Ad Astra Poetry Project: Patricia Traxler

Editor’s note: In her Ad Astra Poetry Project, Kansas Poet Laureate Denise Low highlights historic and contemporary poets who resided in Kansas for a substantial part of their lives. Eventually, she will collect the biweekly broadsides into a book, to be published by the Center for Kansas Studies at Washburn University, in cooperation with Thomas Fox Averill.

Patricia Traxler has supported poetry in the Salina and Smoky Hills area of Kansas for almost 30 years. She has published anthologies of area writings as well as fine works of her own. And as we move through the cusp from winter to spring this equinox, I’ve found one of her poems that might helps us wait out the last dreary dregs of winter.

Also, Lawrence has been blessed with a flurry of visiting poets: Paul Muldoon, Chrystos, Donald Levering, Tao Lin and Lyn Hejinian.

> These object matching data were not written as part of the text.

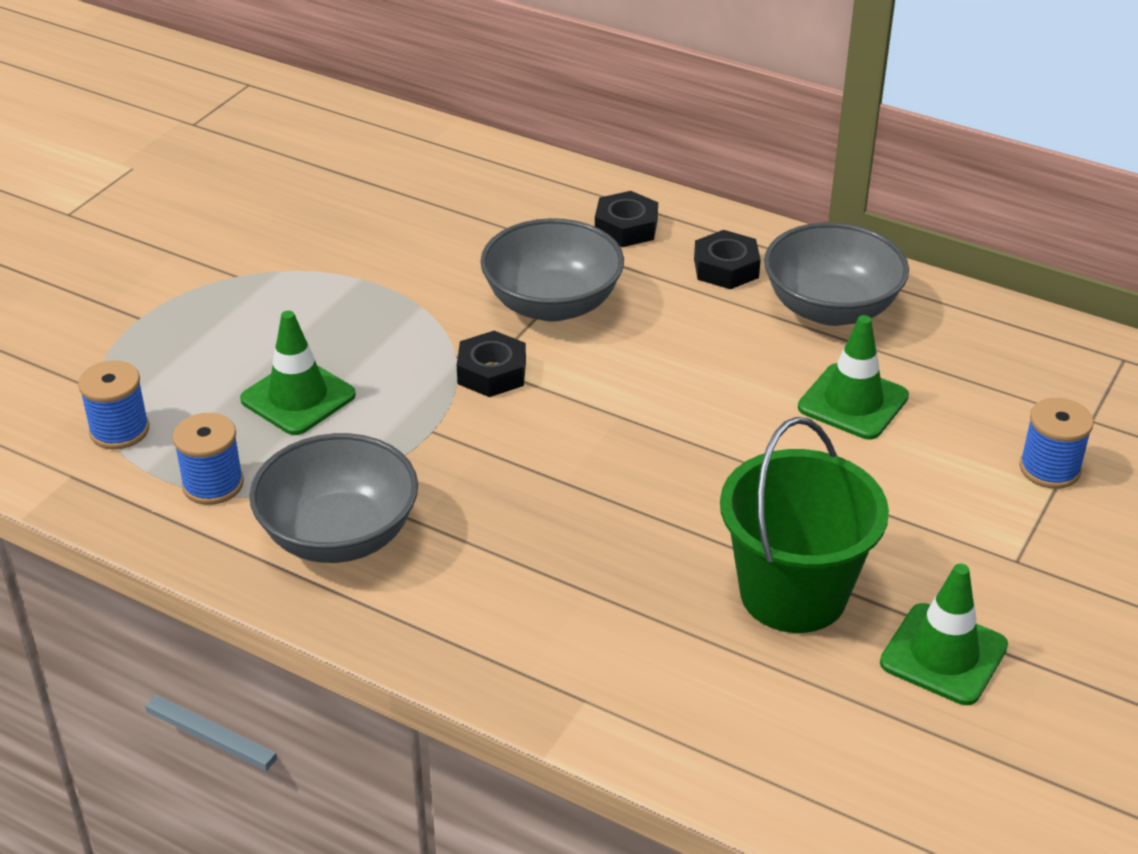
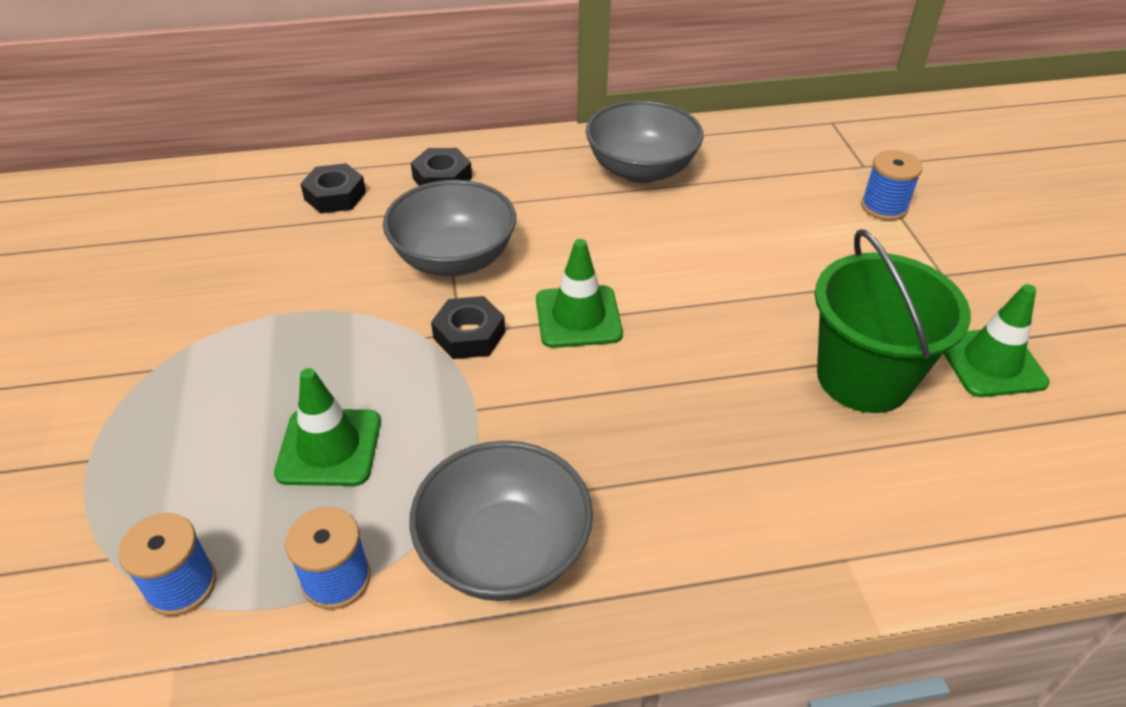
camera: 40 degrees left, 5 degrees up
(726, 268) = (544, 175): black nut -> black nut (335, 196)
(853, 402) = (730, 224): green traffic cone -> green traffic cone (578, 317)

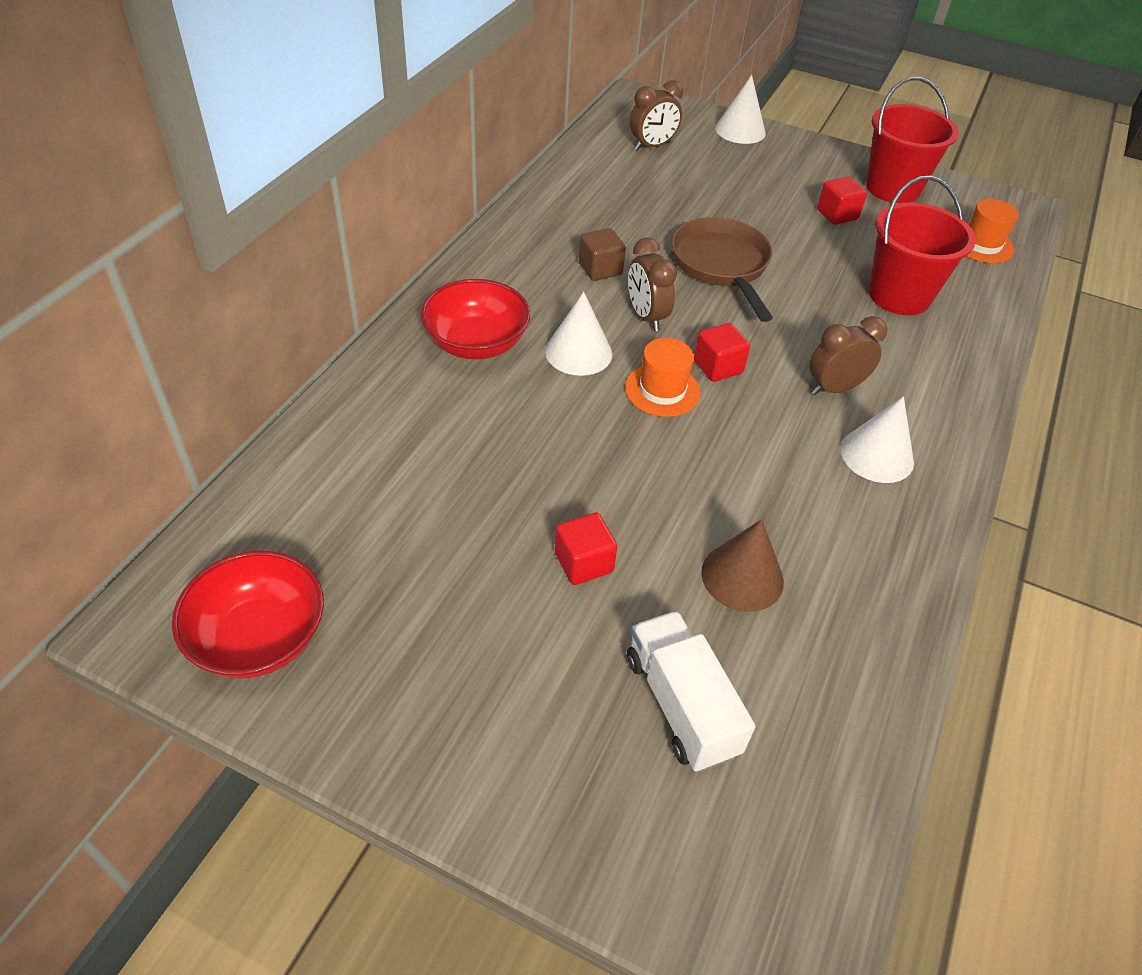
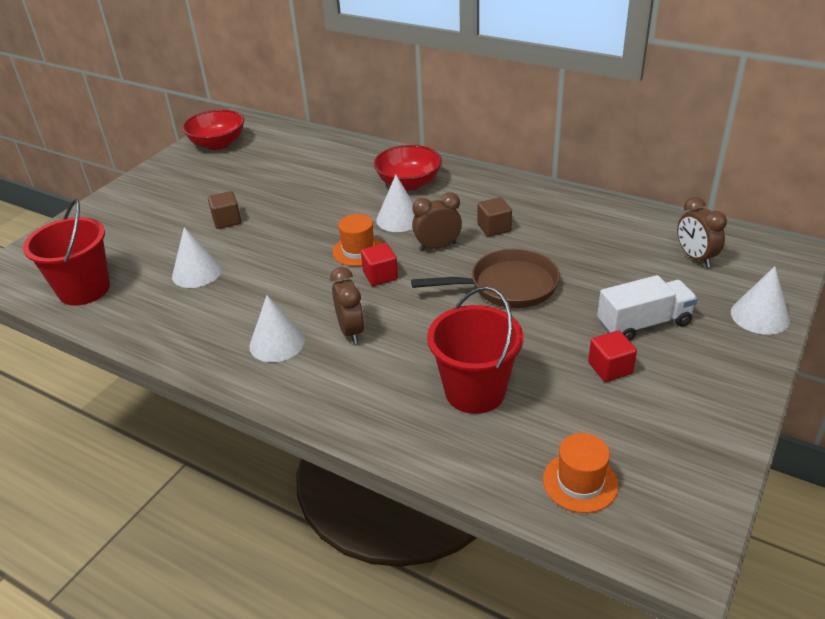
camera: 100 degrees right, 10 degrees down
(583, 562) = (227, 221): red cube -> brown cube
(681, 705) = (130, 248): white truck -> white truck (643, 323)
(742, 576) = (196, 272): brown cone -> white cone
(892, 188) = (682, 423): red bucket -> red bucket (84, 289)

I’ve been able to put some information about them on my blog. And thanks to Billy Joe Harris, who has allowed me to post his correspondence with Hejinian. That’s at http:// deniselow.blogspot.com.

And congratulations to my sister Jane Ciabattari on her recent election to president of the board of the National Book Critics Circle. The NBCC blog is always a good source of lively book talk: http://bookcriticscircle.blogspot.com.

Patricia Traxler (1944- )

Writing is Traxler’s life. Besides being a fine, fine poet herself, she has developed writing programs for the hearing-impaired, for seniors, for victims of domestic violence and for mental health and stroke patients. And she founded and runs the Salina poetry reading series. To all of these tasks, she brings the skills of a well-schooled, sophisticated versifier. She studied with Nobel winner Seamus Heaney, and she has national book publications. However, in an interview, Traxler avers that her “most important and rewarding work” is with disenfranchised populations. She grew up in San Diego, and since the late 1970s, she has lived in her grandparents’ house in Salina.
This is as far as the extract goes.